The newer N-Telopeptide test (often referred to as NTx in the literature) measures the degradation products from the N-terminal telopeptide region of type I collagen, thus providing a more dynamic measurement of bone turnover. Many physicians will use these two tests in combination to monitor the success of their proactive patient therapies.  

Sardines, Anchovies and Caviar – BON APPETITE! 

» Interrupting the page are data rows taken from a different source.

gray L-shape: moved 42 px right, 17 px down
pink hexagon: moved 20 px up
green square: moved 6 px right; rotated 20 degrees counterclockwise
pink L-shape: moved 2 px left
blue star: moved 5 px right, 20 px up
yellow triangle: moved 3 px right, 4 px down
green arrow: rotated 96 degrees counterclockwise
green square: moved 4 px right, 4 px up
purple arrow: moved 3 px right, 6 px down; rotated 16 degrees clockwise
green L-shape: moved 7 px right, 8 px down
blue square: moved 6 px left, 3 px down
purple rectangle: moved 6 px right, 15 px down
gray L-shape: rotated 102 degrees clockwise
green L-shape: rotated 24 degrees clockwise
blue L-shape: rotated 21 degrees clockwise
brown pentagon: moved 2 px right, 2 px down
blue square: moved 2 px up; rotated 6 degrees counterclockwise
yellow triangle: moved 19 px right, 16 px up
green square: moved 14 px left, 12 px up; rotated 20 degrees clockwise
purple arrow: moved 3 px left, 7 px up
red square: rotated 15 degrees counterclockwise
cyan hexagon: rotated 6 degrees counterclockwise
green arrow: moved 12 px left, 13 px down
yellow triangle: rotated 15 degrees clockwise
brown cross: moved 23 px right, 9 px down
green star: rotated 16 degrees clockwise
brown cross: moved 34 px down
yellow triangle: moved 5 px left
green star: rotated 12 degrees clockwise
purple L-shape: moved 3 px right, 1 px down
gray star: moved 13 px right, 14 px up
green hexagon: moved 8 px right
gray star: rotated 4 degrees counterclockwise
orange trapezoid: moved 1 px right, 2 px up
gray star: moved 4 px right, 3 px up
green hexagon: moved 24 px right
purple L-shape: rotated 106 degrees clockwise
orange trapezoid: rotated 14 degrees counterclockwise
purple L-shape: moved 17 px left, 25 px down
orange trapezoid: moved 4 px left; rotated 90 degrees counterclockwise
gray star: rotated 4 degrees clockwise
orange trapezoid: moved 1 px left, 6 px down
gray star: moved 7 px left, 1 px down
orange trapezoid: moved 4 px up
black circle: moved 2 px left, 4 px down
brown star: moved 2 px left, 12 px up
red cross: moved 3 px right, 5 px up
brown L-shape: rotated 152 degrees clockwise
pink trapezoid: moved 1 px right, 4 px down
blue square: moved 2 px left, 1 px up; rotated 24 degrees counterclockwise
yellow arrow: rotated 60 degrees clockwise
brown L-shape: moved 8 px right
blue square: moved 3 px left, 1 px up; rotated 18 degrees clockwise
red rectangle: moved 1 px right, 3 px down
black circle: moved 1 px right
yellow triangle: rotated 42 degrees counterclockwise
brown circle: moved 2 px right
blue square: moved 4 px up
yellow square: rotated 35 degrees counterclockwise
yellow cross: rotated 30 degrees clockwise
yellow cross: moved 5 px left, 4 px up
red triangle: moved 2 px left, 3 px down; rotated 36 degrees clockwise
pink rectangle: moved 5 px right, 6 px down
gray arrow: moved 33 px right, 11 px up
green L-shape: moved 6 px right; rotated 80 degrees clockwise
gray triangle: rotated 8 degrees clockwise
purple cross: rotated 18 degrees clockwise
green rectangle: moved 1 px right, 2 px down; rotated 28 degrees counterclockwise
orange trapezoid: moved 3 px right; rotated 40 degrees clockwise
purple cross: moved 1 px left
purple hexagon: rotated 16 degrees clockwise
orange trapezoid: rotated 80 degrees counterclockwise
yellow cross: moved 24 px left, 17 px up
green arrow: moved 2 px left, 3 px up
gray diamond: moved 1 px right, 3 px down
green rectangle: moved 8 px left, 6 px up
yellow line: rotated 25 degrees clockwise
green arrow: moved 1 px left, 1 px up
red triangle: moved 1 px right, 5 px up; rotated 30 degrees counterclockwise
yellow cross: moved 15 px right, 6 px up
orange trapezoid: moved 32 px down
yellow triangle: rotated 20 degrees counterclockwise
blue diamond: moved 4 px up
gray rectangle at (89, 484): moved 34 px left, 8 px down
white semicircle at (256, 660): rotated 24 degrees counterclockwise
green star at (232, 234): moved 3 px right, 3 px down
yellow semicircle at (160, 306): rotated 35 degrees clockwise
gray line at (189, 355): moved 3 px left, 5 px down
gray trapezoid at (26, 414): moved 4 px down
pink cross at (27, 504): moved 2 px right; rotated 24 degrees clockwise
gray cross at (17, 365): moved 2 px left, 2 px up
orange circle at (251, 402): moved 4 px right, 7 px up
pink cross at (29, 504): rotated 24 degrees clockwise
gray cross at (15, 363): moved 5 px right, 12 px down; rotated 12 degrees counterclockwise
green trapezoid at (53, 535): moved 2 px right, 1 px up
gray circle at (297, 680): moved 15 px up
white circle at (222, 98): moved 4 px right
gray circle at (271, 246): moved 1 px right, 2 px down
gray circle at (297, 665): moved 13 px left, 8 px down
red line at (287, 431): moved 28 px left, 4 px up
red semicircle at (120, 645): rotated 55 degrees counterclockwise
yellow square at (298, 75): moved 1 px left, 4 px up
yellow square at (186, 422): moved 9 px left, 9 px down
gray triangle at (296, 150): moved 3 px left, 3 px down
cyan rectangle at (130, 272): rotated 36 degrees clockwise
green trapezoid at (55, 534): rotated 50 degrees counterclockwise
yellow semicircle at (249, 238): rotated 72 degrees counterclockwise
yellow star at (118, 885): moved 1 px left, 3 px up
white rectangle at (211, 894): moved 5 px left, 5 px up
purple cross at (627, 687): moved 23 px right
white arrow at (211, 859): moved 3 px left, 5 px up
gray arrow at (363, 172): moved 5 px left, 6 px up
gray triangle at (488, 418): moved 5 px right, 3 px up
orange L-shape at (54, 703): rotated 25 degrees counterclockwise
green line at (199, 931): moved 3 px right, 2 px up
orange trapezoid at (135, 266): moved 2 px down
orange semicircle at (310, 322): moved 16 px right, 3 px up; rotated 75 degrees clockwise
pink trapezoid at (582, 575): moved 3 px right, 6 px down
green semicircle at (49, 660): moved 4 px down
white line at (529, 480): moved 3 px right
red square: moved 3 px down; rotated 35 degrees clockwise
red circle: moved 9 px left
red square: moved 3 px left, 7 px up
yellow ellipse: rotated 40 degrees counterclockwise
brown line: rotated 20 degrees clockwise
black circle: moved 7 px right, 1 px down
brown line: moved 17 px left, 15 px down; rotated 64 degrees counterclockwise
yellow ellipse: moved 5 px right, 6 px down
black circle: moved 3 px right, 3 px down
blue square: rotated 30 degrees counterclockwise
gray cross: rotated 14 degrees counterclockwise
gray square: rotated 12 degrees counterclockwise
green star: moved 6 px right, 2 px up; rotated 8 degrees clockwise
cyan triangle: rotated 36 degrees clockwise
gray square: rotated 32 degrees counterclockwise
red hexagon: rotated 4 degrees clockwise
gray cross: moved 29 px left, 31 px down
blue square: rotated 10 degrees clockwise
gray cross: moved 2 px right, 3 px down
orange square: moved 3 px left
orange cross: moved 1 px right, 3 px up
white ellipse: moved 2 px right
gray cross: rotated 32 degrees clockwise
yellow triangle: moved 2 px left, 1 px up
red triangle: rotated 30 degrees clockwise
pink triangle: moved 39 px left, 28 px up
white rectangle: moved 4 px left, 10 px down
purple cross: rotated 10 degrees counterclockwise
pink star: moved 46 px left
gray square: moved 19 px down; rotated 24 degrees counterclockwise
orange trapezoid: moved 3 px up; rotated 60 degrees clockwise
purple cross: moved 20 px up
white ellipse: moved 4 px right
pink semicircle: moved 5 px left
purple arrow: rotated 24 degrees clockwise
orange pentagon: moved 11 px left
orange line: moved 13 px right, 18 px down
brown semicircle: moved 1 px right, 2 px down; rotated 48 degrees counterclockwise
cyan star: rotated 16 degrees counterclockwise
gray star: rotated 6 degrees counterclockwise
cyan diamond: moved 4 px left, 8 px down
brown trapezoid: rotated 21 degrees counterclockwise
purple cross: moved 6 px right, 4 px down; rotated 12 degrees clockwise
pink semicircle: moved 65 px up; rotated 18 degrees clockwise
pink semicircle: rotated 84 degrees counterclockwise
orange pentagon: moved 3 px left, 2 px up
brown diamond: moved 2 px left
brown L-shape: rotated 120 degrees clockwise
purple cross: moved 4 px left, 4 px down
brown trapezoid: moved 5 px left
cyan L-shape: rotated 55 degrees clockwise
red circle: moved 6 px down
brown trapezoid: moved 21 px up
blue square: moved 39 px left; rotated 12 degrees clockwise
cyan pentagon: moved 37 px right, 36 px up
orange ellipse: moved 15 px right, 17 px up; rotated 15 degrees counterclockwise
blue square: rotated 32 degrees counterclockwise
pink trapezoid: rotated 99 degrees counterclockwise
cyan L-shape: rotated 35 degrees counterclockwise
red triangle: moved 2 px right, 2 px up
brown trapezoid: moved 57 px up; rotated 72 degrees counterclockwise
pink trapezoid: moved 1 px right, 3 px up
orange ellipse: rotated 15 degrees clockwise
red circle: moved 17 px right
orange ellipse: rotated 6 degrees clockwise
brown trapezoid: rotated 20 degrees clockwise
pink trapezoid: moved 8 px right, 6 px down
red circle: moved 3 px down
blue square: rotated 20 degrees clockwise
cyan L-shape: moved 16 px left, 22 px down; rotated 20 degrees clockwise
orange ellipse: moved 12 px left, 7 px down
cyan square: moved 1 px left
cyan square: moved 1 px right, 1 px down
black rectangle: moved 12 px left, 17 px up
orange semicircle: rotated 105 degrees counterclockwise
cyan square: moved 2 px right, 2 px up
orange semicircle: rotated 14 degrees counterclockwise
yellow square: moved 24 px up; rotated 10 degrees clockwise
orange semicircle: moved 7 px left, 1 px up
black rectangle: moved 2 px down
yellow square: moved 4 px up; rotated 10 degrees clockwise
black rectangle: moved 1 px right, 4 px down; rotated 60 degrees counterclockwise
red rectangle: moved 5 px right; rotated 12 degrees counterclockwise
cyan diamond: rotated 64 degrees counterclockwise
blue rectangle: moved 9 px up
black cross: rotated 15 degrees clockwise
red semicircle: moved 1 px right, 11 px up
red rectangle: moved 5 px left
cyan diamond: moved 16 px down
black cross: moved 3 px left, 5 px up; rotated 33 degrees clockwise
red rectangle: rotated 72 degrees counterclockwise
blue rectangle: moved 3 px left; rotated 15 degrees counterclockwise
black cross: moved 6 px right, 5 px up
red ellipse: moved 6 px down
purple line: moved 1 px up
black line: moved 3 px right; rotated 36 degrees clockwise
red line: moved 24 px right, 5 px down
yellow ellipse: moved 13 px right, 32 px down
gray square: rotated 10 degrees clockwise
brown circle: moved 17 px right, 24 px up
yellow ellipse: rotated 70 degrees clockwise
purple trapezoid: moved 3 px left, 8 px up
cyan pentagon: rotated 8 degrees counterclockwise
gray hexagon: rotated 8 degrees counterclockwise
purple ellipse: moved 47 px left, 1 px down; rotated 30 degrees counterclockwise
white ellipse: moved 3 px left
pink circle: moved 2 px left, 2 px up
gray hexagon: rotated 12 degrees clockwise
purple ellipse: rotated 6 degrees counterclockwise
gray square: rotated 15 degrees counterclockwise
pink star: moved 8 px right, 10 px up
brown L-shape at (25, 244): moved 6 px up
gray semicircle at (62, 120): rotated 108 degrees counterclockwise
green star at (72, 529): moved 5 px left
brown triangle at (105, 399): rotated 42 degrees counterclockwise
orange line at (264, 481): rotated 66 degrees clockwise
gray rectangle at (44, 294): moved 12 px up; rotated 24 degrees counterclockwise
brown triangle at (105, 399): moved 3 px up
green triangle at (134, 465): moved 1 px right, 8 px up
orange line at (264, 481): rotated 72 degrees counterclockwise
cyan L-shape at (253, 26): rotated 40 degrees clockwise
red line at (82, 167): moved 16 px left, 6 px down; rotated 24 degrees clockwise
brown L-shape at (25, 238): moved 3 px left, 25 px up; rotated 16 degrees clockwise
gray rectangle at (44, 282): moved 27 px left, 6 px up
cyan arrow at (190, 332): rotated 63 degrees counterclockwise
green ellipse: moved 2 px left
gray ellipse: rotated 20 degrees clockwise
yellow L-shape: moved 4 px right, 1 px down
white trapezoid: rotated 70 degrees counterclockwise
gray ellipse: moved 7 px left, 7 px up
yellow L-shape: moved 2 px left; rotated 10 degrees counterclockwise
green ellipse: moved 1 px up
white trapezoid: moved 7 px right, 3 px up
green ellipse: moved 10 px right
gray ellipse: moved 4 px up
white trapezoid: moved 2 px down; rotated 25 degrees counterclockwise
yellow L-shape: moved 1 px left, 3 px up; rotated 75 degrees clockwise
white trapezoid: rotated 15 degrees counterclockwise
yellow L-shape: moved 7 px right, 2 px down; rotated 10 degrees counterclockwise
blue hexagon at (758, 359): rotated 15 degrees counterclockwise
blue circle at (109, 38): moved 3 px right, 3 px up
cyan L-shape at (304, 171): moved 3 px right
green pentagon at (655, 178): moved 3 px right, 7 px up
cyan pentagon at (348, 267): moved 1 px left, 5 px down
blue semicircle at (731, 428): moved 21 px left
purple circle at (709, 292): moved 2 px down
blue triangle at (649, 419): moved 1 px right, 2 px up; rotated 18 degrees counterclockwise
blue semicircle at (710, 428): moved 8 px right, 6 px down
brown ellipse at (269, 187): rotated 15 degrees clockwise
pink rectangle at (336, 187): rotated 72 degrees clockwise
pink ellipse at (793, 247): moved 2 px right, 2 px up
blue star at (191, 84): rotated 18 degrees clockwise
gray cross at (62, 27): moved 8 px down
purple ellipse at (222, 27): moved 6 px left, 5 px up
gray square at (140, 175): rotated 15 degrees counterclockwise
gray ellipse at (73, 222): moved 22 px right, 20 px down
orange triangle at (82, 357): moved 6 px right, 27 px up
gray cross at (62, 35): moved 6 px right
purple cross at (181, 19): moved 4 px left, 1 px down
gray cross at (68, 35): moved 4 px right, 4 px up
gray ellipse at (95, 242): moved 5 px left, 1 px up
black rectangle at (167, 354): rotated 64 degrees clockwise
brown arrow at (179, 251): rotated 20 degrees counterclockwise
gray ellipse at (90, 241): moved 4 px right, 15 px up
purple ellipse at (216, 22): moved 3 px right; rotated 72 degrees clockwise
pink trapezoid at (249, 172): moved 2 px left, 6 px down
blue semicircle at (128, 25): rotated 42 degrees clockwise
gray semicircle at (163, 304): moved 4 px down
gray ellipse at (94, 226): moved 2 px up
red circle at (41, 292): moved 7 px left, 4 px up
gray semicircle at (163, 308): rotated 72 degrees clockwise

Diet is an equally important factor in bone health. There are myriad nutritious foods that provide “bone nutrients.” Contrary to the popularity that today’s popular high protein diets are amazing, a diet which is high in protein can in fact induce a calcium deficiency. Fish, however, are very beneficial for bone health. Anchovies, caviar, herring, salmon (especially Pacific) are very high in usable calcium. Scallops and shrimp also contain calcium. So if you like fish, eat more. Sesame seeds (grind them up), almonds, hazelnuts, peanuts, pistachios, soy beans (and tofu), black beans, kidney beans, garbanzo beans, pinto beans, blackstrap molasses and many fruits (blackberries, currents, figs, goose berries, grapefruit, oranges, guava, papaya, rhubarb, etc.) are also excellent sources of calcium. 

Nutritional studies have continued to be an important element in advancing our understanding of the causes and prevention of metabolic bone disease and osteoporosis. 

Research efforts focusing on prevention, diagnosis, and treatment of osteoporosis are in progress and should provide improved strategies in the future. Halting the progress of osteoporosis before irreversible structural defects occur is key. 

 -Author, Nita Bishop, Clinical Herbalist

This article was published on Sunday September 04, 2011.